Wellington mayor Andy Foster has called an urgent meeting over a string of water failures in the city, after previously downplaying the issue.
Following the failure of two major pipelines within a month of one another, Foster described the situation as "appallingly bad luck".
But last week an old water main burst on Severn St in Island Bay, leaving residents without water for two nights in a row.
Then, over the weekend, another water main burst on Quebec St in Kingston, leaving 120 homes without water.
Wellington Water's Gary Cullen told RNZ this week the recent spate of broken pipes was "unfortunate timing".
But putting significant failures such as these down to "luck" has been cold comfort for business owners who have experienced slowing foot traffic, or for residents who have been forced to go without water in their homes.
There has been a public outcry.
It's not so long ago people were told issues on Wellington's bus network were just "teething problems" and would be ironed out soon enough.
Fast forward almost two years and the whole sorry saga is only just coming to an end.
Systemic issues like the bus driver shortage blindsided Greater Wellington Regional Council, so it begs the question, is there a bigger problem going on with the water pipes?
There's speculation the bigger problem could be delayed effects from the 2016 Kaikoura earthquake, but what's more certain is underinvestment in basic infrastructure.
This afternoon Foster announced a last-minute high level meeting tomorrow between Wellington City Council and Wellington Water.
"With around 3000km of water pipes and a complex network of equipment and plants sitting behind it, there will always be the occasional issue.

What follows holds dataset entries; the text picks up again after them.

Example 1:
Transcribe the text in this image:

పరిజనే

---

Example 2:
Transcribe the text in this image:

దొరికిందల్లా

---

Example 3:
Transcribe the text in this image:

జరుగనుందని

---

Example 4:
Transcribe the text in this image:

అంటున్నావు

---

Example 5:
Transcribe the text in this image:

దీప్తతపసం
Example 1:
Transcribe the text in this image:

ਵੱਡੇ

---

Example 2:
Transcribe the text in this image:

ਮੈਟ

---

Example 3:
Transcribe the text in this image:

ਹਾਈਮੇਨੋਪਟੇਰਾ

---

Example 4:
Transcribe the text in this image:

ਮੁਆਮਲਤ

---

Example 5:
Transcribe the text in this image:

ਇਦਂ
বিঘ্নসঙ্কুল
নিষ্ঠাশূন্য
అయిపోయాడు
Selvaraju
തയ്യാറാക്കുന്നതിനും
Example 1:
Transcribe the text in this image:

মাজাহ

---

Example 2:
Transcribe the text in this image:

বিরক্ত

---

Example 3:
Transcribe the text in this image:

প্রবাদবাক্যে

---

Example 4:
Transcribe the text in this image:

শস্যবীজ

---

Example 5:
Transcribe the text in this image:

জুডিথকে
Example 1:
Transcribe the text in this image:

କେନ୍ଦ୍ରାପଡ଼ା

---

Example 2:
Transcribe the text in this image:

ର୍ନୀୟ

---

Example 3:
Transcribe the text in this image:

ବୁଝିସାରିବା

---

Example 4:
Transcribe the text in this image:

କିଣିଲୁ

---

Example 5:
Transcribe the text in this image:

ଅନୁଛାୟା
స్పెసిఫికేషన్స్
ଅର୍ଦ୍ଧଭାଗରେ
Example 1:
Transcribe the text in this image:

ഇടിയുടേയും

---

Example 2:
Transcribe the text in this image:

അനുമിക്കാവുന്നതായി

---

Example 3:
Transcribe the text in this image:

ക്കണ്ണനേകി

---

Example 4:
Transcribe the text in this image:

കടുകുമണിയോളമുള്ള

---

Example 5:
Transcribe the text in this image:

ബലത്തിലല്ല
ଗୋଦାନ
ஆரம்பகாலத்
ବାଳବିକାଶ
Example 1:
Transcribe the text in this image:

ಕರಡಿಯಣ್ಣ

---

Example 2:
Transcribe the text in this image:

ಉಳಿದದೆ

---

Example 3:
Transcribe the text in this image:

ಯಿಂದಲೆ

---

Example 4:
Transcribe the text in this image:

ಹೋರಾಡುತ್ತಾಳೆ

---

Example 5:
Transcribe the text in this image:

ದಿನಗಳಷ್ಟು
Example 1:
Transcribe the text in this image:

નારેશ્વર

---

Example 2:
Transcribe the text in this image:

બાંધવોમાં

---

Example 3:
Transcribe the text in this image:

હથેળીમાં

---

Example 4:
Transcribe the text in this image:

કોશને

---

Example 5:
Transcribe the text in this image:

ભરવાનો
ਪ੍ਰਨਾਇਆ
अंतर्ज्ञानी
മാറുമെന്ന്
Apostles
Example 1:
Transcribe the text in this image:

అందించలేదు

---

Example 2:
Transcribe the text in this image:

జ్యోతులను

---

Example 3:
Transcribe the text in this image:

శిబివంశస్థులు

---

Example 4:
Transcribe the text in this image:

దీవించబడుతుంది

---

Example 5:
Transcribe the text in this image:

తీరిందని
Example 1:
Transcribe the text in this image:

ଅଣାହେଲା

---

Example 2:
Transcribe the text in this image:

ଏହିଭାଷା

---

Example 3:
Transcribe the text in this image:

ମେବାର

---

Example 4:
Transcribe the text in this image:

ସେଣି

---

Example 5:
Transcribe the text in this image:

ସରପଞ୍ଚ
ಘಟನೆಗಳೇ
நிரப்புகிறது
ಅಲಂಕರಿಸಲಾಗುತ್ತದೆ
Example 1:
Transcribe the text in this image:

But there have been so many in recent months that we need to understand whether there are any systemic issues coming to light now," he said in a statement.
He also assured Wellingtonians the council was taking the issue "very seriously".
There were limited resources to deal with so many serious issues, so lower-level work would be deferred by Wellington Water, he said.
Wellington Water was already struggling to meet performance targets before pipes started failing in the network.
The median response time for attendance to urgent callouts was 23 hours, falling well short of the one-hour target, according to WCC's Quarter One report for the 2019/20 financial year.
Foster has been notably absent from what some have described as a crisis, leaving his city councillors to fill the void.
Councillor Diane Calvert has publicly labelled the situation a "civil emergency" and Councillor Fleur Fitzsimons has called it an "infrastructure crisis".
A third of Wellington's wastewater pipes are either in poor or very poor condition, making them in the worst state of the largest centres across the country.
The city's pipes also have the oldest average age, 51, compared with Auckland, Christchurch, Hamilton, Tauranga and Dunedin's, but well-installed pipes should last for at least 100 years.
Wellington also presents unique challenges like the geography of the city.
None of these problems can be considered in isolation, but they all come back to one thing and that's money.
Water infrastructure is very much out of sight, out of mind and often misses out on council spend ups as a result.
Everybody knows wastewater pipes aren't sexy.
The prospect of water pipes needing significantly more investment is a frightening prospect for a council budget already under pressure.
The city council has to come up with its share of the $6.4b Let's Get Wellington Moving project, it has to find money for the closed central library, and figure out what to do with the rest of civic square.
But none of these things matter as much as being able to flush the toilet or drink water from the kitchen tap.
As the owner of the city's water assets, it's up to WCC to cough up with the money for Wellington Water to make any improvements to its operations.
Today the Auditor-General's report, Reflecting on our work about water management, was presented to the House of Representatives.
It noted the management of the country's water resources was of deep significance and concern to New Zealanders.
"People expect the water from their taps to be clean and safe, wastewater and stormwater to not pollute the environment, and our rivers, lakes, and oceans to be healthy ecosystems that are safe to swim in and to gather kaimoana from. Failure to meet these expectations can cause lasting damage to the public's trust and confidence in public organisations."
Foster's meeting tomorrow signals a move into damage control.